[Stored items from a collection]
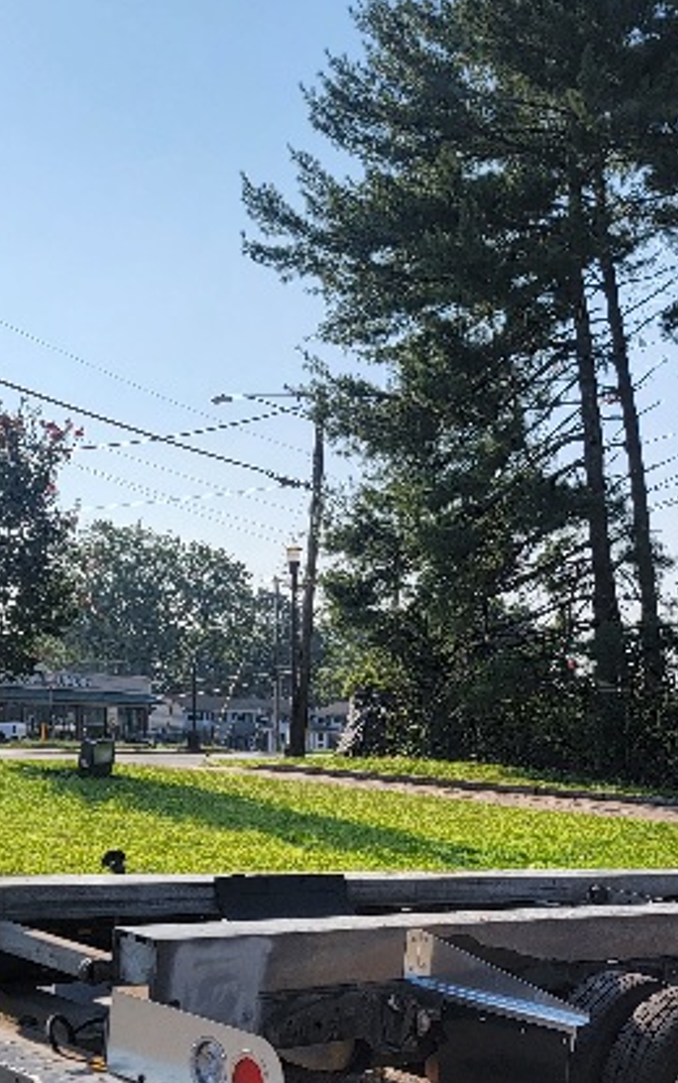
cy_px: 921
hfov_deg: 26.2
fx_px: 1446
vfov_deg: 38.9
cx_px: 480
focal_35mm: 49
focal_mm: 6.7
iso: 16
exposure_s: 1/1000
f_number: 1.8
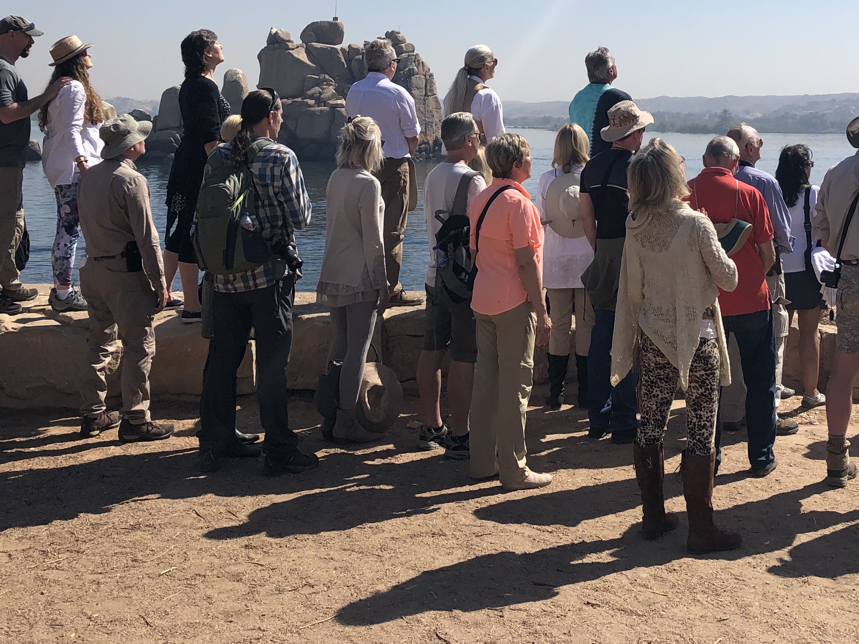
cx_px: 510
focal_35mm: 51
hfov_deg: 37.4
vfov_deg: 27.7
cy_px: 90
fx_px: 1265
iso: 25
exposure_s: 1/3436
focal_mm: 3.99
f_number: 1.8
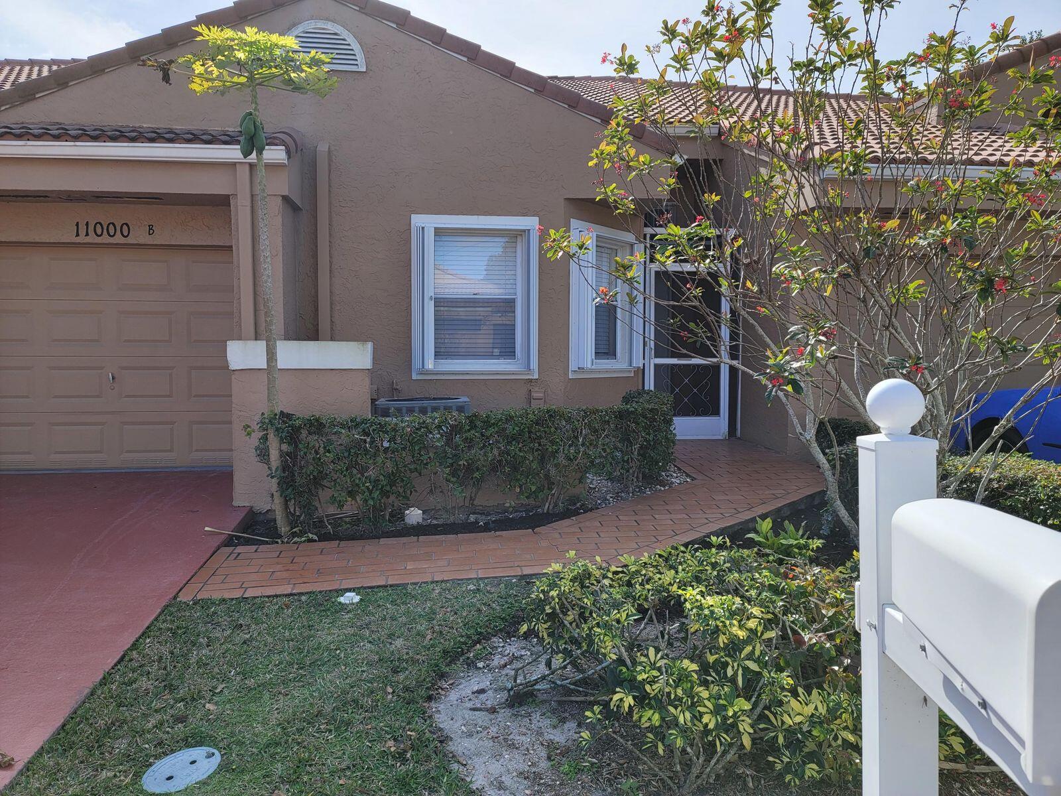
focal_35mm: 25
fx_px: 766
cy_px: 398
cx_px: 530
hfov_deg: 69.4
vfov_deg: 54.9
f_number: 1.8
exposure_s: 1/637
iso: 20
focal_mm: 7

---

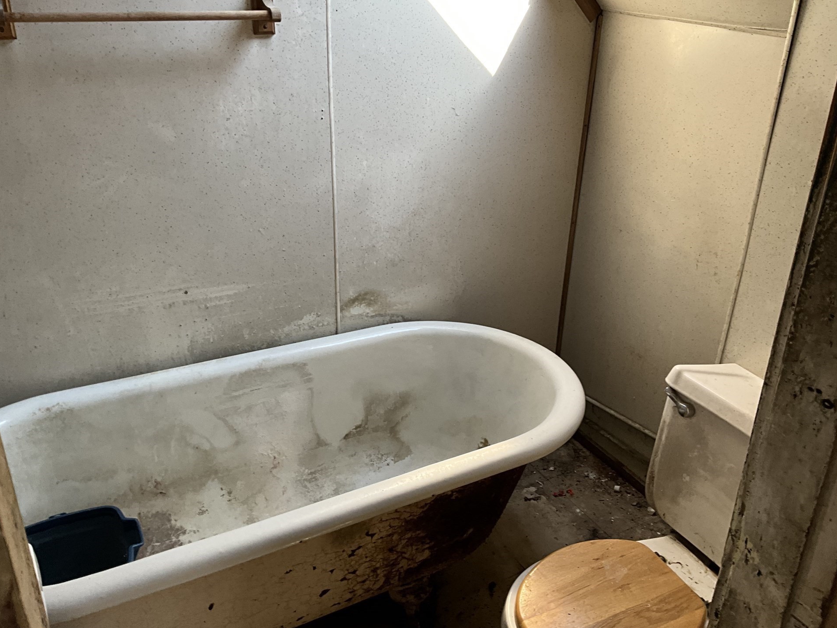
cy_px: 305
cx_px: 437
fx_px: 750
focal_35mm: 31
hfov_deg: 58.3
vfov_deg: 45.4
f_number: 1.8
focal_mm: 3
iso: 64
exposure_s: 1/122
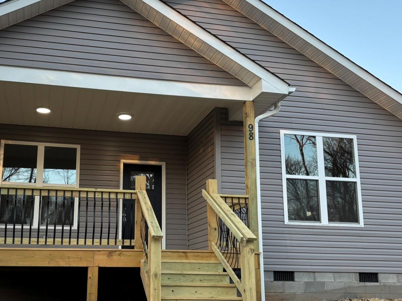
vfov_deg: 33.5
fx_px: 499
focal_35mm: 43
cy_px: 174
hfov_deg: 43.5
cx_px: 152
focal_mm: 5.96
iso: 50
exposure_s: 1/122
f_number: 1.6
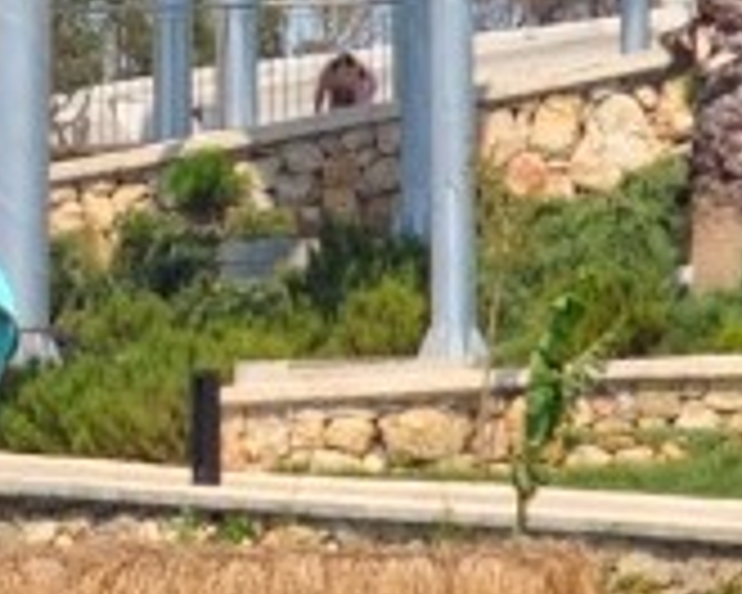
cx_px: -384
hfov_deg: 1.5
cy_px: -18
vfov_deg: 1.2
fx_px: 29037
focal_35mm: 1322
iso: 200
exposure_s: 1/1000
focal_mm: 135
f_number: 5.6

--

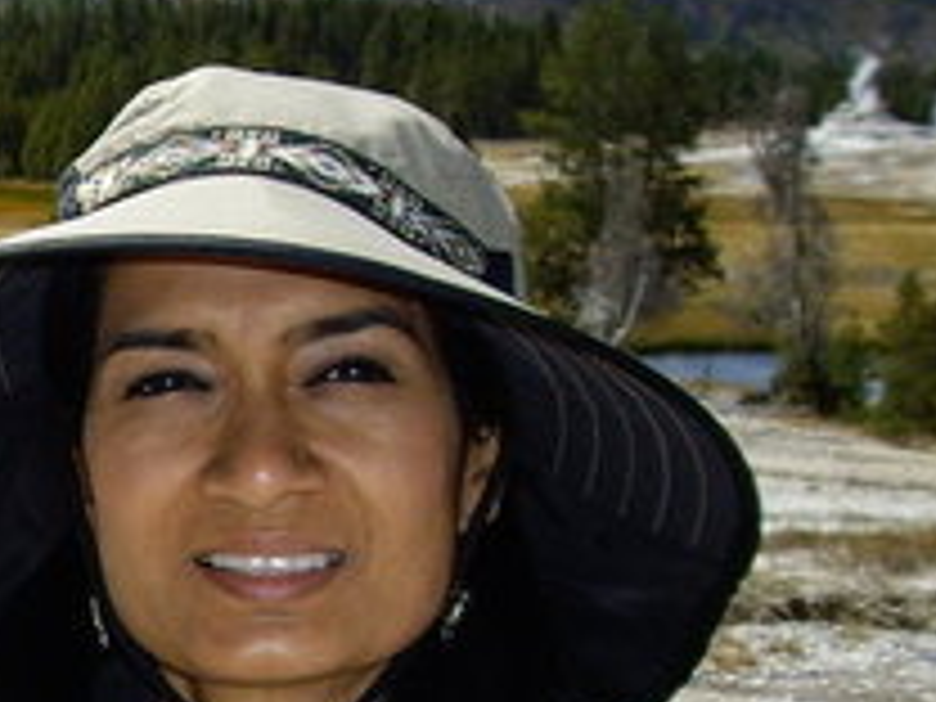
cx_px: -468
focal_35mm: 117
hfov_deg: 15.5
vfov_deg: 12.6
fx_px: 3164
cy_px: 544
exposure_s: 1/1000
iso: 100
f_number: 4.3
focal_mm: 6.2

#### What this task involves
Repeat, exactly as they stand above, the lines from the line with "cx_px: -468" to the line with "focal_mm: 6.2", both lines included.

#### Completed task
cx_px: -468
focal_35mm: 117
hfov_deg: 15.5
vfov_deg: 12.6
fx_px: 3164
cy_px: 544
exposure_s: 1/1000
iso: 100
f_number: 4.3
focal_mm: 6.2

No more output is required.